_Requirement_. Print exactly the lines from the one containing "Instruction: Extract the" through the last line of the listing, both included.

══ The records ══

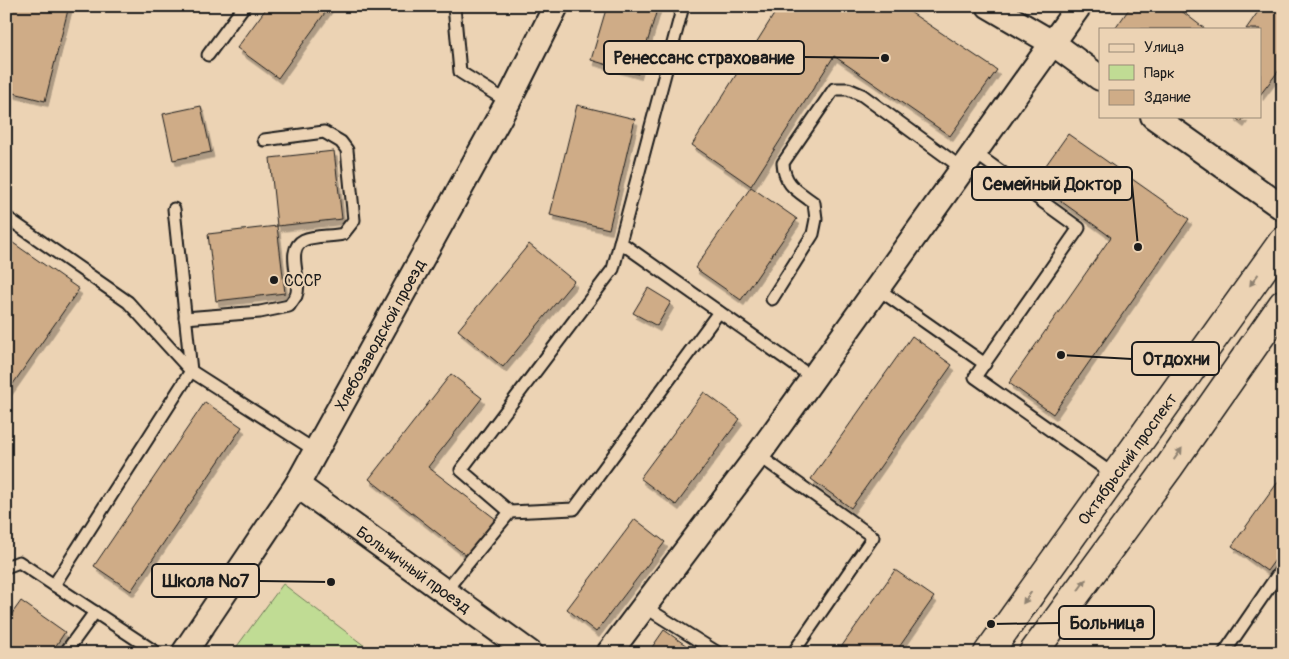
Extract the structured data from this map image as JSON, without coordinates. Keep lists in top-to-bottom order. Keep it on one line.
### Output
{"streets":{"main road":["Октябрьский проспект"],"street":["Хлебозаводской проезд","Больничный проезд"]},"crossings":[["Хлебозаводской проезд","Больничный проезд"]],"places":["Ренессанс страхование","Семейный Доктор","СССР","Отдохни","Школа №7","Больница"],"legend":["Улица","Парк","Здание"]}
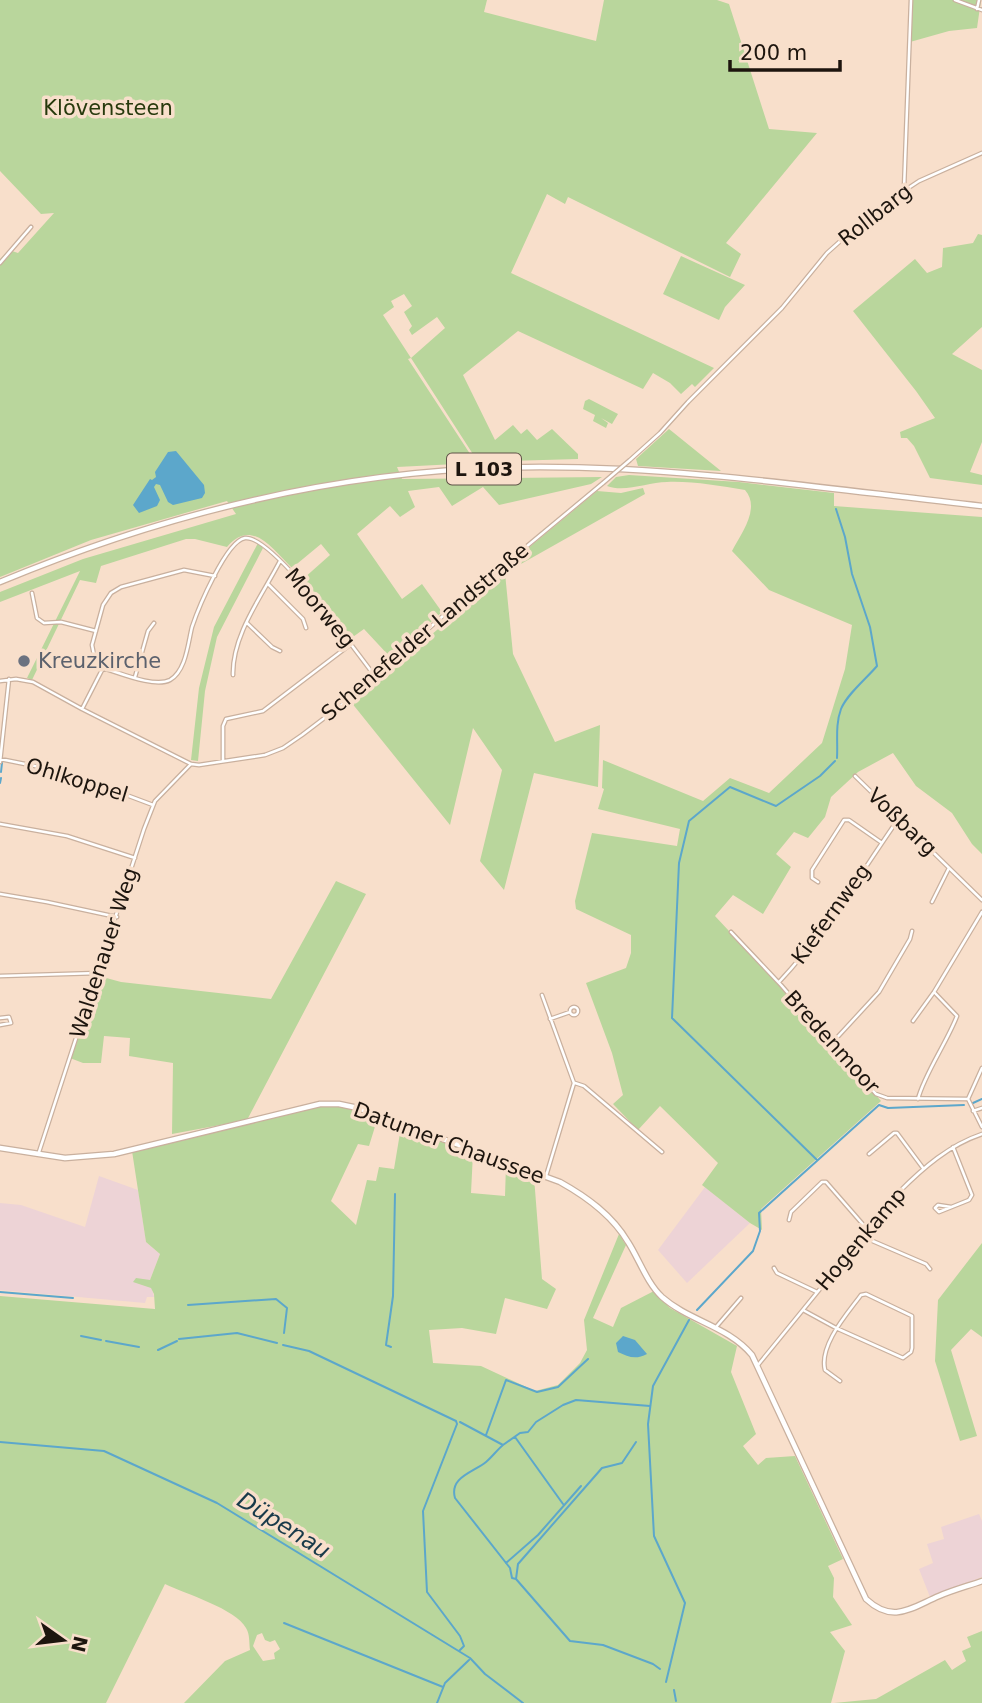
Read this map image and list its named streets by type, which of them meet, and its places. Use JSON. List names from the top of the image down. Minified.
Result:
{"streets":{"street":["Rollbarg","L 103","Moorweg","Schenefelder Landstraße","Ohlkoppel","Voßbarg","Kiefernweg","Waldenauer Weg","Bredenmoor","Datumer Chaussee","Hogenkamp"]},"crossings":[["Rollbarg","Schenefelder Landstraße"],["Moorweg","Schenefelder Landstraße"],["Schenefelder Landstraße","Waldenauer Weg"],["Ohlkoppel","Waldenauer Weg"],["Voßbarg","Kiefernweg"],["Kiefernweg","Bredenmoor"],["Waldenauer Weg","Datumer Chaussee"],["Datumer Chaussee","Hogenkamp"]],"water":["Düpenau"],"parks":["Klövensteen"],"places":["Kreuzkirche"],"scale_bar":"200 m","north":"right"}
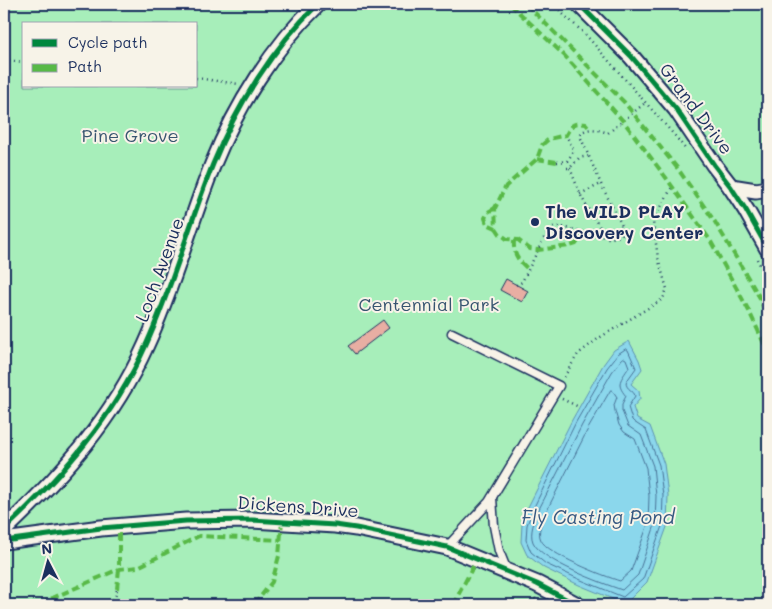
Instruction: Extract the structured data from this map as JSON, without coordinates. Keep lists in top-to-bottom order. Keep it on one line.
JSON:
{"streets":{"street":["Grand Drive","Loch Avenue","Dickens Drive"]},"water":["Fly Casting Pond"],"parks":["Pine Grove","Centennial Park"],"places":["The WILD PLAY Discovery Center"],"legend":["Cycle path","Path"],"north":"top"}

═══

_Solution_.
Instruction: Extract the structured data from this map as JSON, without coordinates. Keep lists in top-to-bottom order. Keep it on one line.
JSON:
{"streets":{"street":["Grand Drive","Loch Avenue","Dickens Drive"]},"water":["Fly Casting Pond"],"parks":["Pine Grove","Centennial Park"],"places":["The WILD PLAY Discovery Center"],"legend":["Cycle path","Path"],"north":"top"}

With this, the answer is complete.